TASK MATERIAL —
# # # # #

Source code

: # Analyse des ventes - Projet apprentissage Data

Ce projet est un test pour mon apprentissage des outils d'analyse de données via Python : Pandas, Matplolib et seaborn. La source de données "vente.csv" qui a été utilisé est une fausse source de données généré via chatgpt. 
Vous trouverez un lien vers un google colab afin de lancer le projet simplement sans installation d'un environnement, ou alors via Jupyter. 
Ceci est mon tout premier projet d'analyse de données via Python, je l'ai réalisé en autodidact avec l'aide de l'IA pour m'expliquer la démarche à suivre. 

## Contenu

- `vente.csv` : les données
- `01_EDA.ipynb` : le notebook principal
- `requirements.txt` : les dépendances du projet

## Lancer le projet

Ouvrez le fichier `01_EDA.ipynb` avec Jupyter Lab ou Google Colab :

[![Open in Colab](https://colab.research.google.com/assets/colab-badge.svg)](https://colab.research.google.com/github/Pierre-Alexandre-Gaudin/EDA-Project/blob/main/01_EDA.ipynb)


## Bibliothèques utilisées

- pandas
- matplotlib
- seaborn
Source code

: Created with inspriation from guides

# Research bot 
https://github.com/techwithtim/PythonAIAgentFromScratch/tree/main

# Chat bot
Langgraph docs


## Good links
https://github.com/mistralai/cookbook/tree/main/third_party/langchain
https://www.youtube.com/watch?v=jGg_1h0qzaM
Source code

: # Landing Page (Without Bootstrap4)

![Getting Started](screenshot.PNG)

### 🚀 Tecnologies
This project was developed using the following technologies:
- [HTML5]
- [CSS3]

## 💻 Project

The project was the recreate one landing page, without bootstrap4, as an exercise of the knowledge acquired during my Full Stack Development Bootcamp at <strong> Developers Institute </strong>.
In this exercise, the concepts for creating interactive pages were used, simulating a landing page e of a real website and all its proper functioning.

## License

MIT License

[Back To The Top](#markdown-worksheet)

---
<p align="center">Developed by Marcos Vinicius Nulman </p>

# # # # #

YOUR ASSIGNMENT —
The data should be transcribed exactly, line for line.

RESPONSE TO THIS EXERCISE —
Source code

: # Analyse des ventes - Projet apprentissage Data

Ce projet est un test pour mon apprentissage des outils d'analyse de données via Python : Pandas, Matplolib et seaborn. La source de données "vente.csv" qui a été utilisé est une fausse source de données généré via chatgpt. 
Vous trouverez un lien vers un google colab afin de lancer le projet simplement sans installation d'un environnement, ou alors via Jupyter. 
Ceci est mon tout premier projet d'analyse de données via Python, je l'ai réalisé en autodidact avec l'aide de l'IA pour m'expliquer la démarche à suivre. 

## Contenu

- `vente.csv` : les données
- `01_EDA.ipynb` : le notebook principal
- `requirements.txt` : les dépendances du projet

## Lancer le projet

Ouvrez le fichier `01_EDA.ipynb` avec Jupyter Lab ou Google Colab :

[![Open in Colab](https://colab.research.google.com/assets/colab-badge.svg)](https://colab.research.google.com/github/Pierre-Alexandre-Gaudin/EDA-Project/blob/main/01_EDA.ipynb)


## Bibliothèques utilisées

- pandas
- matplotlib
- seaborn
Source code

: Created with inspriation from guides

# Research bot 
https://github.com/techwithtim/PythonAIAgentFromScratch/tree/main

# Chat bot
Langgraph docs


## Good links
https://github.com/mistralai/cookbook/tree/main/third_party/langchain
https://www.youtube.com/watch?v=jGg_1h0qzaM
Source code

: # Landing Page (Without Bootstrap4)

![Getting Started](screenshot.PNG)

### 🚀 Tecnologies
This project was developed using the following technologies:
- [HTML5]
- [CSS3]

## 💻 Project

The project was the recreate one landing page, without bootstrap4, as an exercise of the knowledge acquired during my Full Stack Development Bootcamp at <strong> Developers Institute </strong>.
In this exercise, the concepts for creating interactive pages were used, simulating a landing page e of a real website and all its proper functioning.

## License

MIT License

[Back To The Top](#markdown-worksheet)

---
<p align="center">Developed by Marcos Vinicius Nulman </p>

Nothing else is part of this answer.